Extrait fourni:

Panorama des Mouvances et Rites maçonniques en France
La querelle des Ancients et des Moderns.
Cette distinction doit beaucoup à la querelle toute britannique entre les Moderns et les Ancients, querelle sui sévit entre 1723 et 1813. Tout part de la Royal Society londonienne - où se retrouvaient, autour de Sir Isaac Newton, toute l'élite intellectuelle et scientifique anglaise - et de son secrétaire Jean-Théophile Desaguliers qui, comme bien des membres de cette honorable assemblée, ne rêvait que de créer une religion idéale au-dessus des religions instituées et de promouvoir une morale idéale au-dessus des morales particulières. Nous sommes alors en pleine guerre dynastique en Grande-Bretagne aux forts relents de guerre des religions entre catholiques, protestants et anglicans.
Desaguliers est sans doute membre d'une Loge maçonnique comme il en existait encore quelques unes, moribondes, vivotantes, dans Londres. Desaguliers y a découvert que, depuis des siècles, les Francs-maçons sont statutairement et réglementairement obligés de pratiquer la religion et de respecter le souverain et les lois du pays où leur pérégrination de chantier en chantier les mène. Il y voit le chemin lumineux pour réaliser son rêve : la religion et la morale universelles et idéales. Il décide alors de "récupérer" la vieille Franc-maçonnerie pour en faire le fer de lance de son projet politico-religieux.

Consigne 1: D'après l'extrait sur la querelle des Ancients et des Moderns, quelles confessions s'opposaient dans la guerre dynastique en Grande-Bretagne ? Citez-les toutes.
Consigne 2: Déterminez combien de lignes des enregistrements contiennent la chaîne "highest". Donnez uniquement ce nombre.

(Images de visualisation de données)

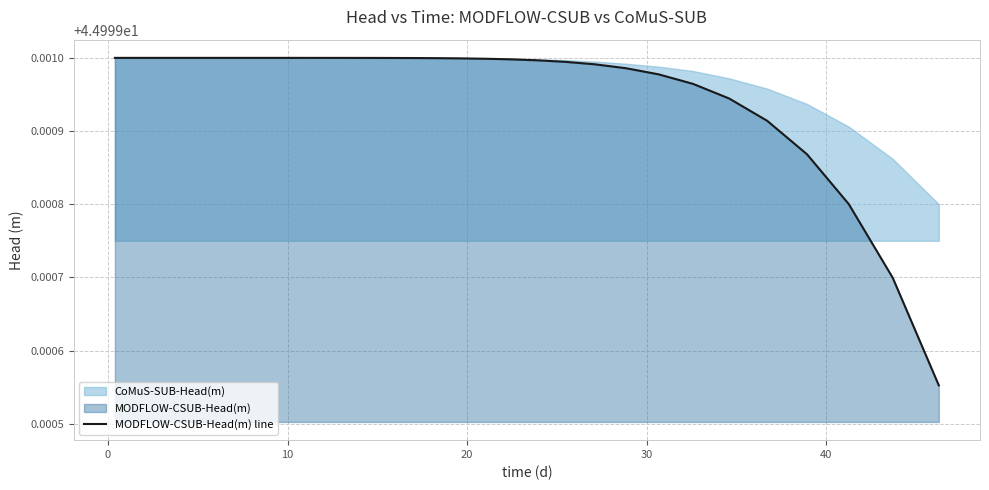

The chart shows a value of 45.0 at 20. True or false?

True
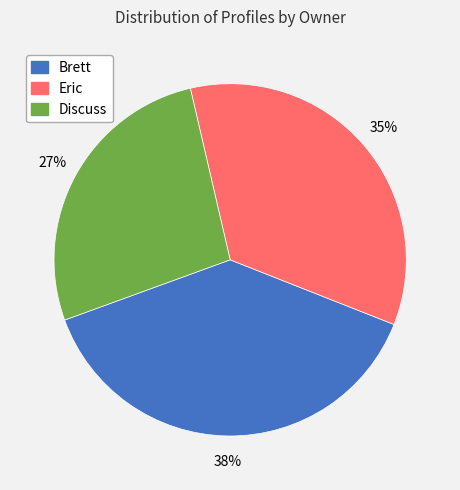

Rank the categories by value from highest to lowest.

Brett, Eric, Discuss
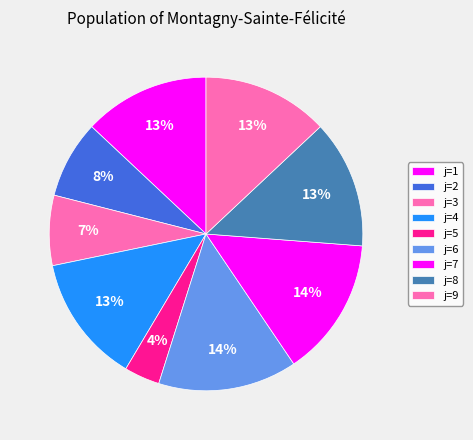

How many slices are in this pie chart?

9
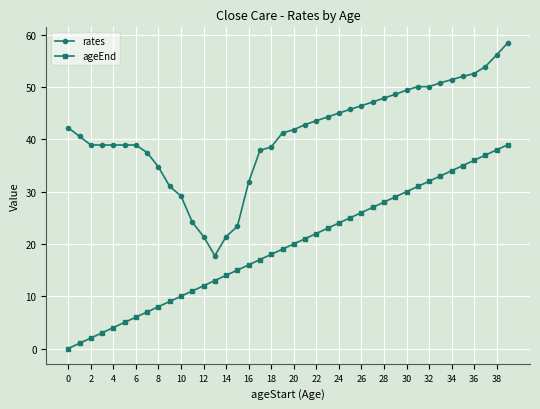

What is the value of the ageEnd point at the 10th from the left?

9.0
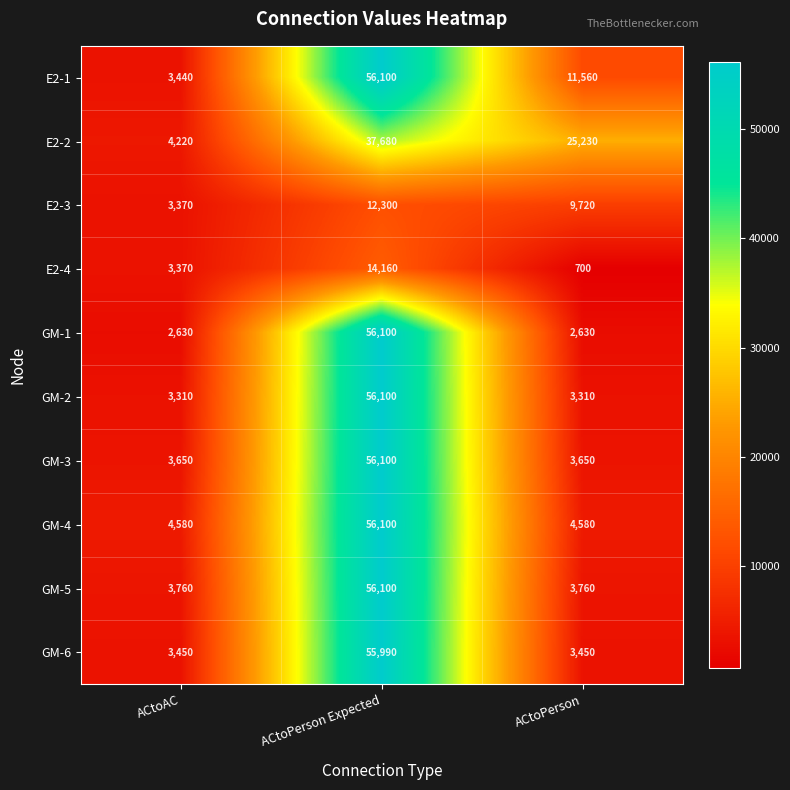

What value does the GM-2 series have at ACtoPerson, to the nearest 50?

3300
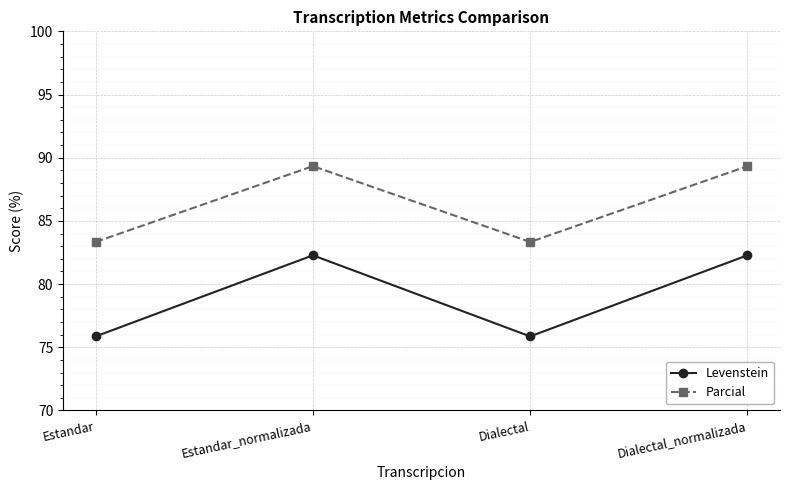

What is the difference between the highest and lowest values at Estandar?

7.5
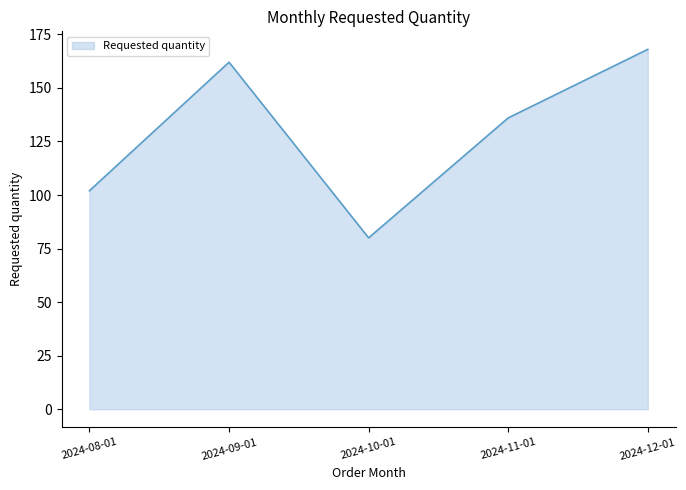

What position from the left is 2024-11-01?

4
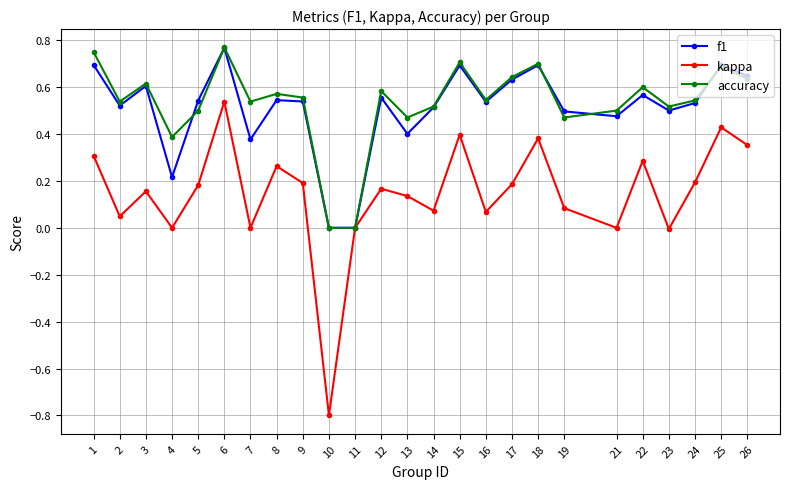

Which label corresponds to the smallest value in the chart?

10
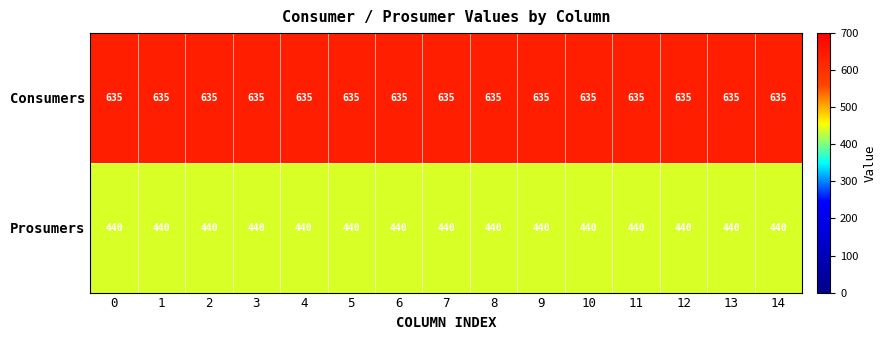

What is the difference between the highest and lowest values at 2?

195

Réponse rédigée 1: Les catholiques, les protestants et les anglicans.

Réponse rédigée 2: 3